The device should stay NEW after being shown for the first time for some small time like a minute to prevent it from loosing NEW icon after opening the widget menu fast twice.

Also connecting device to any qube should instantly make the device not NEW.

It should cover the most common case: user inserts device (block device or not) and tries to connect it somewhere. He will instantly find the connected device. And no spoofing is possible if the system can process events of connections and disconnections. When I think about it, I do not know why isn't it a case in all OSes yet. :)

[andrewdavidwong]

Current early prototype: https://design.penpot.app/#/view/94d0bf99-a273-8157-8003-202ca9b178da?page-id=8a7ef8a5-cf6f-807c-8003-2165f016cdc1&section=interactions&index=0&share-id=52961d58-0a92-80c2-8003-285ff4e779c2

Small typos: USB Input Devices -> USB input devices, diable -> disable, Note: in -> Note: In

[DemiMarie]

To @jamke's point, this is something SecureDrop Workstation has discussed a lot (is there any way to "remember" devices that are always attached to certain VMs to make a user's life more convenient), but basically, devices can lie or represent themselves badly, so it seems like a risky idea. It might be OK if you were treating all your devices as default-untrusted and just deciding which untrusted environment to dump them into, but as soon as you are trying to do that to identify trusted devices (and presumably autoattach them to more trusted VMs) it seems risky.

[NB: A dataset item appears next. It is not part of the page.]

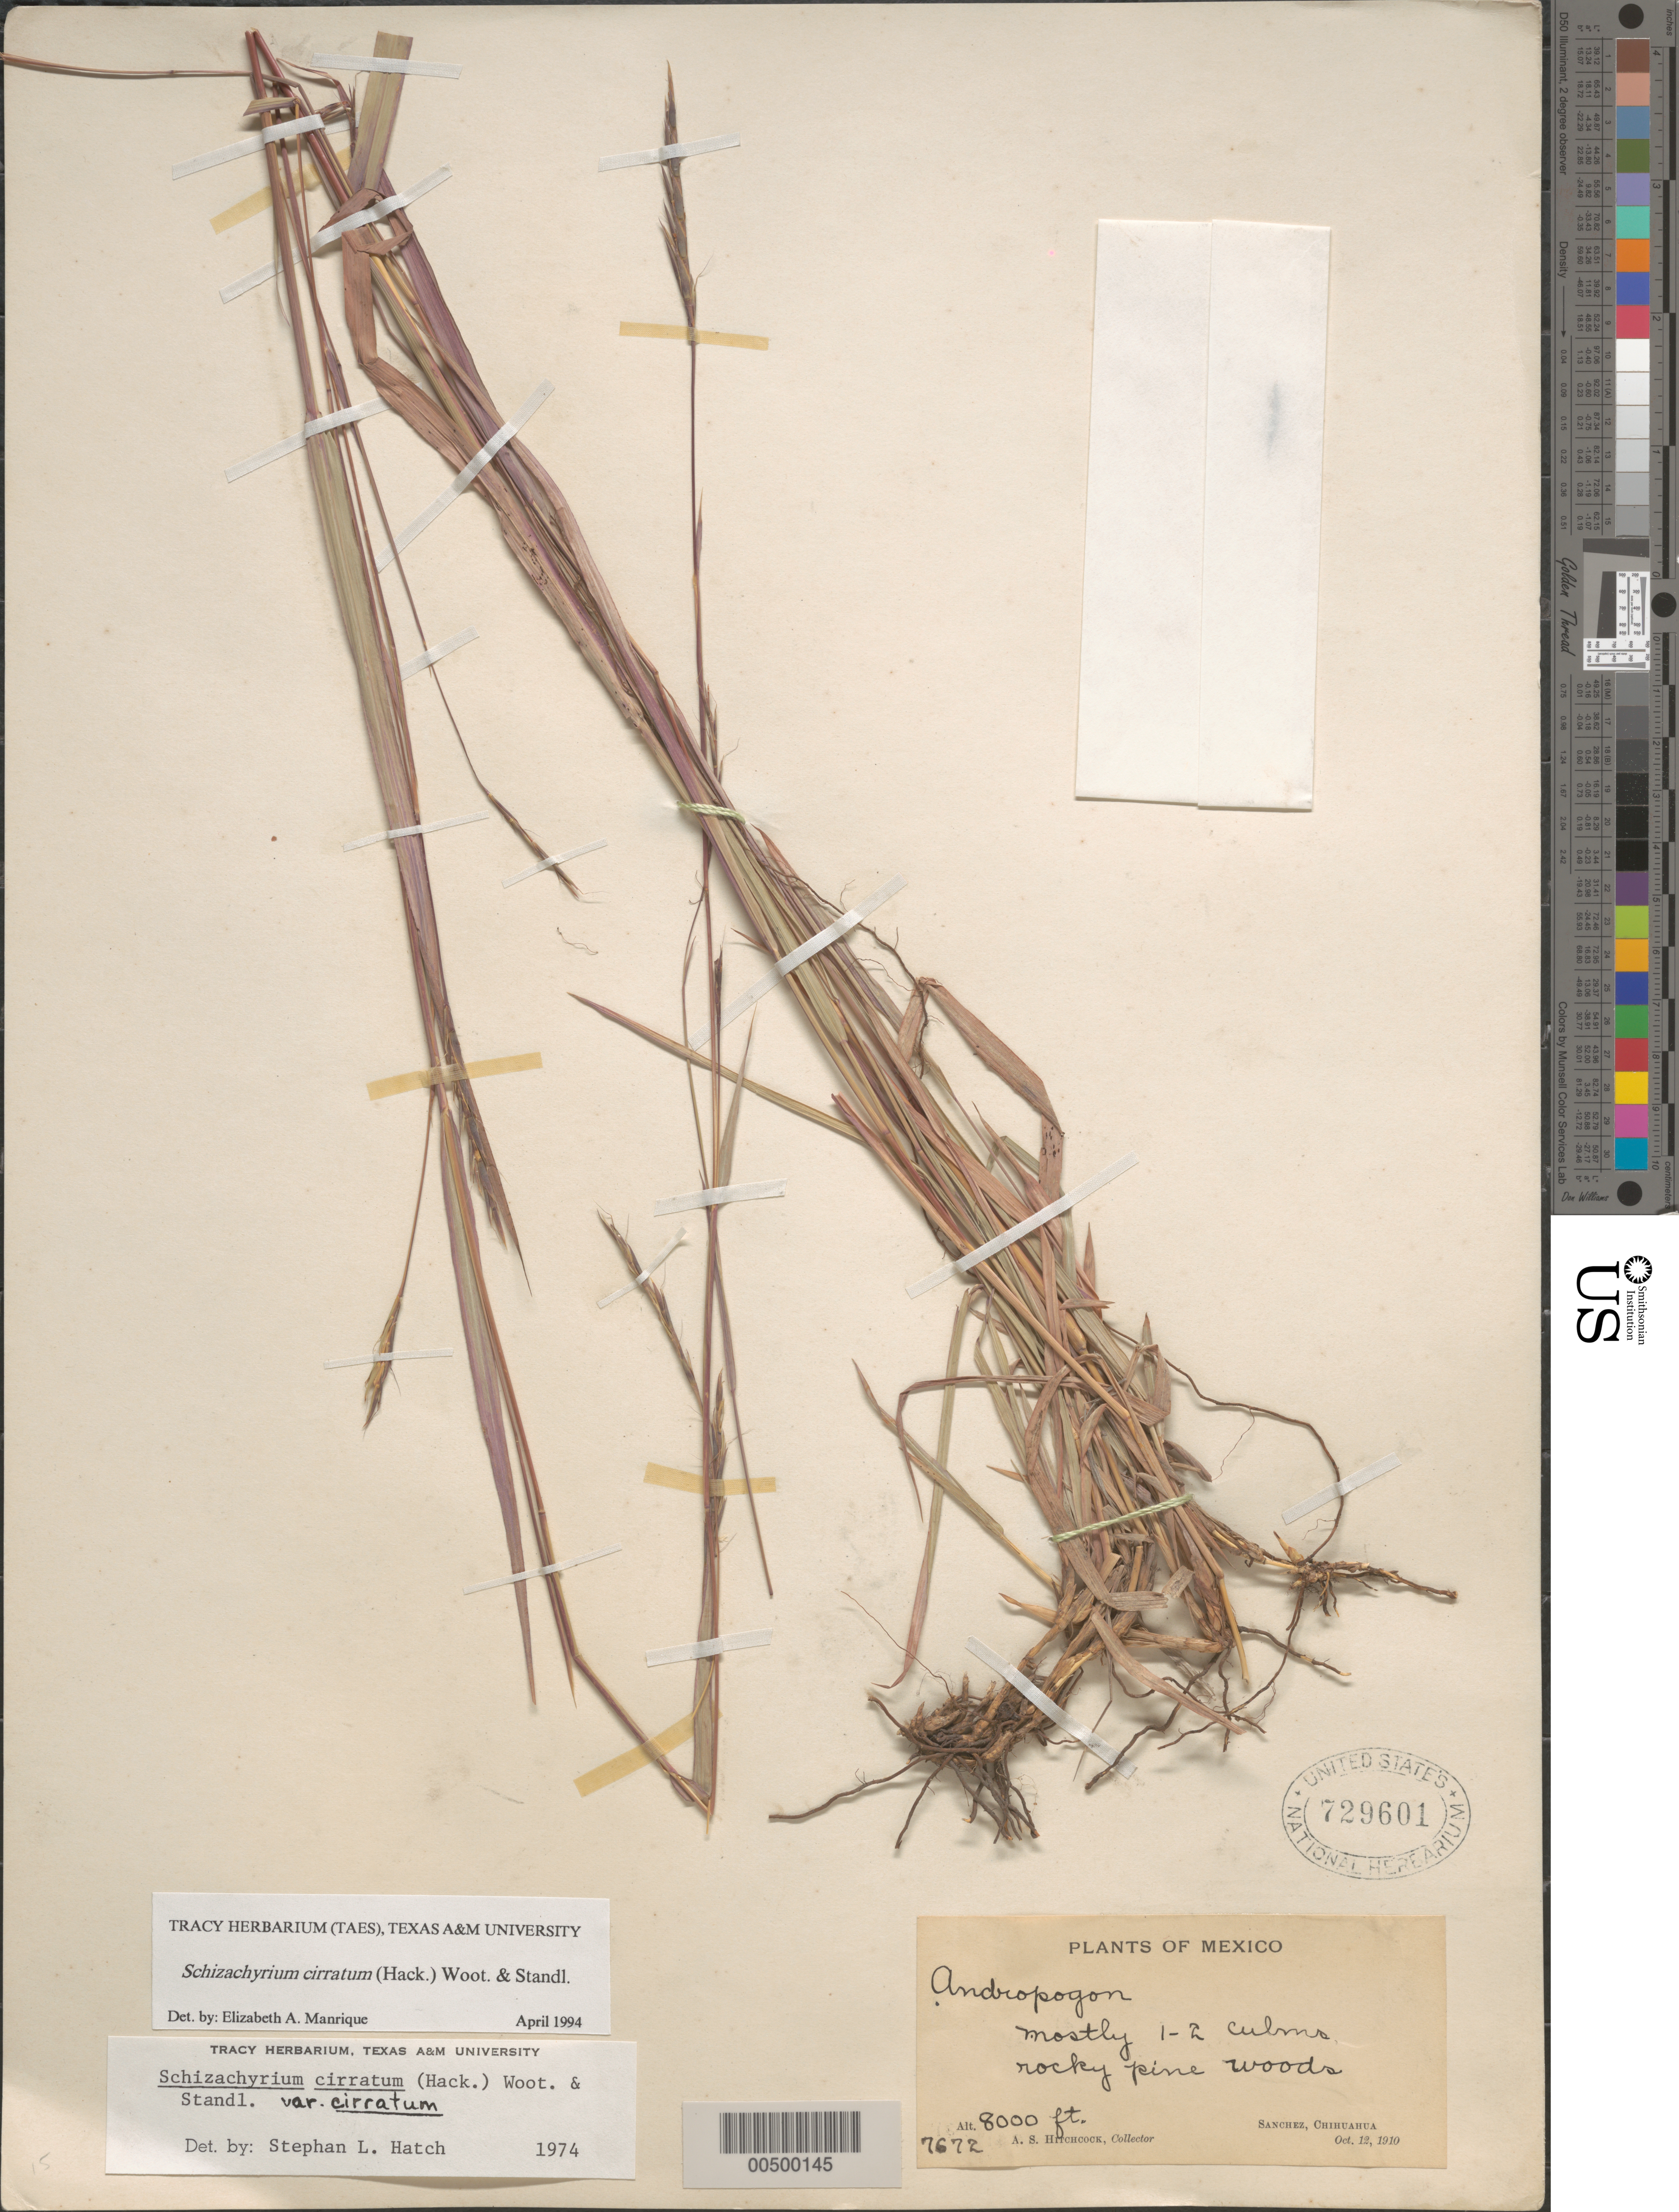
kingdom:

The only unspoofable information about a device is where the device is plugged in. FIDO2 security keys are an exception because of attestation.

[rocodes]

The only unspoofable information about a device is where the device is plugged in.

For the above reason (and also because some people's workflows involve different kinds of block storage devices, some trusted and some decidedly untrusted), it would be nice to avoid a redesign that makes any assumptions or nudges the user towards opening all devices of one type in the same qube. (This is a slight counterpoint to what @brendanhoar is suggesting and/or to the "favorite qube" in the mockups, I think).

[DemiMarie]

For certified hardware, I think Qubes should display a graphic explaining where the device is plugged in, which the user can cross-reference against the physical devices currently plugged in.

[moonlitOrca]

Just saw the talk @marmarta gave at the QubesOS Summit today and I love the new device manager idea. My favorite would be concept "Bob" but with all the information concept "Alice" supplies available on mouse hover.

It's brilliant work in the mock-up :). I also like the idea I saw @jamke suggested above about including a marker for "new" devices since the menu was last opened or in the past few minutes.

[marmarta]

After a lot of exploration of feasibility, portability to other desktop environments or Wayland weirdness, I figured out that a big part of this approach was not great - menus, as an object type, are not made to be so fancy. We can extend functionality in widget menus, but this remains badly discoverable and awkward to use (also awkward to use without a mouse). Thus, an upgrade of the plan:

• add all the fancy extended device widget functionality from designs above to the qubes menu (as a separate tab, but also available from a qube, if you select a qube and want to attach stuff to it), which has space and functionality for that and would ideally allow the user to see all the needed stuff in one place (yes, this needs much more improvements to menu filtering etc., which will come, I will not do the repeat of qubes manager fiasco with removing functionality before a reasonable replacement is working well), and hopefully at some point sunset the device/qube widgets.
• improve backend stuff, like "how block devices work"
• improve existing widget with minor functions like latest qube used, better attach/detach UX, but not the complex visual redesign of the main list (because there are limits to what can be crammed into a menu)

[DemiMarie]

After a lot of exploration of feasibility, portability to other desktop environments or Wayland weirdness, I figured out that a big part of this approach was not great - menus, as an object type, are not made to be so fancy.

Can you please explain? Menus that are rendered out-of-process are indeed limited, but I assume that the devices code would render the menus itself via GTK.